Tudo isso é suscetível de discussão e contribuiu para a aura que o filme adquiriu nesses 50 e tantos anos. Oito e Meio começa num clima de sonho, com um homem que foca no carro parado no trânsito pesado. É uma metáfora do impasse criativo vivido por Guido Anselmi, o cineasta interpretado por Marcello Mastroianni – e o grande ator tornou-se o alter ego do autor. O filme que Guido sonha realizar não anda e ele libera sua mente em lembranças e projeções fantásticas que Fellini transforma em imagens filmadas nos gigantescos sets montados no estúdio 5 de Cinecittà (e seus arredores). Guido idealiza o passado, suas lembranças, e as mulheres. Além da mulher (Anouk Aimée) e da amante (Sandra Milo), é perseguido por uma jovem que representa a pureza (Claudia Cardinale) e pela animalesca e demoníaca Saraghina, que talvez tenha sido seu primeiro objeto de desejo, quando garoto. Com os coleguinhas de escola, Guido, com a imensa capa prata das escolas italianas sob o fascismo, corre à casa de Saraghina, frente ao mar, e lhe pede que dance. “La rumba, Saraghina, la rumba!”

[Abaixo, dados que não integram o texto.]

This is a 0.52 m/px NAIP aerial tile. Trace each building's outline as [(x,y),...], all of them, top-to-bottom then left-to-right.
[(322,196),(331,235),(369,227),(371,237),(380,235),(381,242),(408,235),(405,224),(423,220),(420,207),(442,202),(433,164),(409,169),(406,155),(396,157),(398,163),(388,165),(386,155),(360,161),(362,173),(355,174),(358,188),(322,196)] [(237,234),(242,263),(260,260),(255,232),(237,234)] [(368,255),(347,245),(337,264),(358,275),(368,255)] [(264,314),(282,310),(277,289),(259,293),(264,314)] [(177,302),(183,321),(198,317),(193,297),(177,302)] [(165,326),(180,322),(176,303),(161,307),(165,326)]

Eddra Gale é quem faz o papel e, quando Guido resolve recriar a fantasia do seu passado, a atriz que deve encarnar a Saraghina não se revela à altura da personagem. É um dos motivos pelos quais o filme dentro do filme se destina ao fracasso, mas isso não impede que, no desfecho, Guido/Fellini, como a Lola Montès de Max Opuls, monte um imenso espetáculo de circo do qual participam os 50 e tantos personagens, mais os integrantes da equipe técnica e artística. É um dos desfechos mais feéricos e grandiosos do cinema. A deslumbrante fotografia em P&B de Gianni di Venanzo e a trilha de Nino Rota somente a magia.

O curioso é que Oito e Meio terminou inspirando dois famosos musicais. O primeiro foi All That Jazz/O Show Deve Continuar, de Bob Fosse, que dividiu com Kagemusha – A Sombra do Samurai, de Akira Kurosawa, a Palma de Ouro no Festival de Cannes de 1980. No filme de Fosse, um diretor à beira da morte faz a síntese de sua vida e obra num leito de hospital. Veio depois, em 2009, Nove, de Rob Marshall, que os fellinianos de carteirinha tendem a menosprezar, mas no qual Fergie, como a Saraghina, é poderosa. Seu número é magnífico, e Fellini, que morreu em 1993, aos 73 anos, teria aprovado.